À chaque folie de Glocester, Bedford payait. En 1424, Glocester, comme chevalier de Jacqueline, défie le duc de Bourgogne en combat singulier. Cette bravade n'eut pas d'autre suite, sinon que Bedford en faillit périr. Les bandes de Charles VII vinrent se loger au cœur même de la France anglaise, en Normandie. Il fallait une bataille pour les chasser de là. Elle eut lieu le 17 août 1424 (Verneuil). Dès le mois de juin, Bedford avait regagné le duc de Bourgogne par une concession énorme; il lui avait engagé sa frontière de l'Est, Bar-sur-Seine, Auxerre et Mâcon.
Toute la France du Nord risquait fort de tomber ainsi, morceau par morceau, entre les mains du duc de Bourgogne. Mais tout à coup le vent changea. Le sage Glocester, au milieu de cette guerre commencée pour Jacqueline, oublie qu'il l'a épousée, oublie qu'au moment même elle est assiégée dans Bergues, et il en épouse une autre, une belle Anglaise[256]. Cette nouvelle folie eut les effets d'un acte de sagesse. Le duc de Bourgogne se laissa réconcilier avec les Anglais et fit semblant de croire tout ce que lui disait Bedford; l'essentiel pour lui était de pouvoir dépouiller Jacqueline, d'occuper le Hainaut, la Hollande et ensuite le Brabant dont la succession ne devait pas tarder à s'ouvrir.
Charles VII ne profita donc guère de cet événement qui semblait pouvoir lui être si utile. Tout l'avantage qu'il en tira, c'est que le comte de Foix, gouverneur du Languedoc, comprit que le duc de Bourgogne tournerait tôt ou tard contre les Anglais; il déclara que sa conscience[257] l'obligeait de reconnaître Charles VII comme le roi légitime. Il lui soumit le Languedoc, bien entendu que le roi n'en tirerait ni argent[258], ni troupes, qu'il n'y troublerait en rien la petite royauté que s'y était arrangée le comte de Foix.
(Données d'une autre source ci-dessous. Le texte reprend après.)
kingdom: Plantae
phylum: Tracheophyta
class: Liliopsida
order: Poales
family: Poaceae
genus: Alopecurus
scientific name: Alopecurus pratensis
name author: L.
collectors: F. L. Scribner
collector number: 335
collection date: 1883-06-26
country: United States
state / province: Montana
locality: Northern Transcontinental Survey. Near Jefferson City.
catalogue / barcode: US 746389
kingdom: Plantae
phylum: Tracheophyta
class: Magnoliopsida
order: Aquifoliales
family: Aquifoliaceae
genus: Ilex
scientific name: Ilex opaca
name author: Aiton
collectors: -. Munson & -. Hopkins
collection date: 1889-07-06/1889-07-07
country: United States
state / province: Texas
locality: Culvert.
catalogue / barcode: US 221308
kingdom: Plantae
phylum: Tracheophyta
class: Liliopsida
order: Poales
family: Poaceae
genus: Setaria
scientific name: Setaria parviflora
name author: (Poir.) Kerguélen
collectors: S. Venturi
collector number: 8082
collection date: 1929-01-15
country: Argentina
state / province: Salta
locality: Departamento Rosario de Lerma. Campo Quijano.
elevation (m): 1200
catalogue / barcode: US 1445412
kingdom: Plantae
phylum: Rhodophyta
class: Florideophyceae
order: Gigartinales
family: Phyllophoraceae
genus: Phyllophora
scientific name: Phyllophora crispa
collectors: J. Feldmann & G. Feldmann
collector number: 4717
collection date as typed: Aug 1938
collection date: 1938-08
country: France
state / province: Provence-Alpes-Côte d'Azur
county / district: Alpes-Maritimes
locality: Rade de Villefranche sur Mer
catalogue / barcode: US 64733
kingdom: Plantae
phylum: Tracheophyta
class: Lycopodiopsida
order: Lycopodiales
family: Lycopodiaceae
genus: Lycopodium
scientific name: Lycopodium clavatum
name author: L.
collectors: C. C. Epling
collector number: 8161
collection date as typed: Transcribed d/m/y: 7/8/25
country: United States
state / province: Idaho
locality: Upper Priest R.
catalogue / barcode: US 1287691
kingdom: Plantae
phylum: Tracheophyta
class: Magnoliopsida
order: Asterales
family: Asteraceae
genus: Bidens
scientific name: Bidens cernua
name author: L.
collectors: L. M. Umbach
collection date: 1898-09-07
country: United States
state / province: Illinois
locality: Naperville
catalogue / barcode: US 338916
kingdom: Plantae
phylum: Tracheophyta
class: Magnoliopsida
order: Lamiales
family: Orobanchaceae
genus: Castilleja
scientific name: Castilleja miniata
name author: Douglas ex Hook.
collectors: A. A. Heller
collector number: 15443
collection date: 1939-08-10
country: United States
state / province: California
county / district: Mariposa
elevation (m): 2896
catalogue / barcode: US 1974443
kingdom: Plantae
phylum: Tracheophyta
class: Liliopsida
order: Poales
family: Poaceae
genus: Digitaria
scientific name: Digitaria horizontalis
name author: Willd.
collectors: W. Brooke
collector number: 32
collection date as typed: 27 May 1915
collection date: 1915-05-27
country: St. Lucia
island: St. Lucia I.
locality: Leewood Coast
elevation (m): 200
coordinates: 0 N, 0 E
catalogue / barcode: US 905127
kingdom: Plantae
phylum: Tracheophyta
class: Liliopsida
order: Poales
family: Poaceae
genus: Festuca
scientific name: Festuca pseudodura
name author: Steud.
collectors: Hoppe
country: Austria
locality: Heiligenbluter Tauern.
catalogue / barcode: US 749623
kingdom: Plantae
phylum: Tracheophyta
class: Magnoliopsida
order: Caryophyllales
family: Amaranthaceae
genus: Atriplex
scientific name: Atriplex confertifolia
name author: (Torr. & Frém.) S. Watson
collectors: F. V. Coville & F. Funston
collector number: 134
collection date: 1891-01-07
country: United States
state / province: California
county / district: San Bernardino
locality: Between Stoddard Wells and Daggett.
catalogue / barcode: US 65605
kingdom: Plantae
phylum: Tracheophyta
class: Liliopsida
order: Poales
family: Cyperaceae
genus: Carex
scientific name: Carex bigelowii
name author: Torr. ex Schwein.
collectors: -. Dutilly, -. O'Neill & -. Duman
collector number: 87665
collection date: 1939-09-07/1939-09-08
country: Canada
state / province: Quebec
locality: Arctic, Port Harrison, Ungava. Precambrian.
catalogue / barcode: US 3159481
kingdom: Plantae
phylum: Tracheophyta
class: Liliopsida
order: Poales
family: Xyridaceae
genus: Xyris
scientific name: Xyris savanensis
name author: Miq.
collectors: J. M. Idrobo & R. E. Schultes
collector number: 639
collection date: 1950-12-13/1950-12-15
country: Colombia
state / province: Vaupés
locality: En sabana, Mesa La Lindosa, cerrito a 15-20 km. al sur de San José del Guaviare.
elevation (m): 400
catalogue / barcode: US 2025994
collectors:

L'amitié des maisons d'Anjou et de Lorraine semblait devoir être plus directement utile au parti de Charles VII. Le chef de la maison d'Anjou se trouvait alors être une femme, la reine Yolande, veuve de Louis II, duc d'Anjou, comte de Provence et prétendant au royaume de Naples; cette veuve était fille du roi d'Aragon et d'une Lorraine de la maison de Bar. Les Anglais ayant fait l'insigne faute d'inquiéter les maisons d'Anjou et d'Aragon pour le trône de Naples, Yolande forma contre eux l'alliance d'Anjou et de Lorraine avec Charles VII. Elle maria sa fille à ce jeune roi, et son fils René à la fille unique du duc de Lorraine.
Ce dernier mariage semblait bien difficile. Le duc de Lorraine, Charles le Hardi, avait été un violent ennemi des maisons d'Orléans[259], d'Armagnac; il avait épousé une parente du duc de Bourgogne; au massacre de 1418, il avait reçu de Jean sans Peur l'épée de connétable. En 1419, nous le voyons subitement changé, ennemi des Bourguignons, tout Français.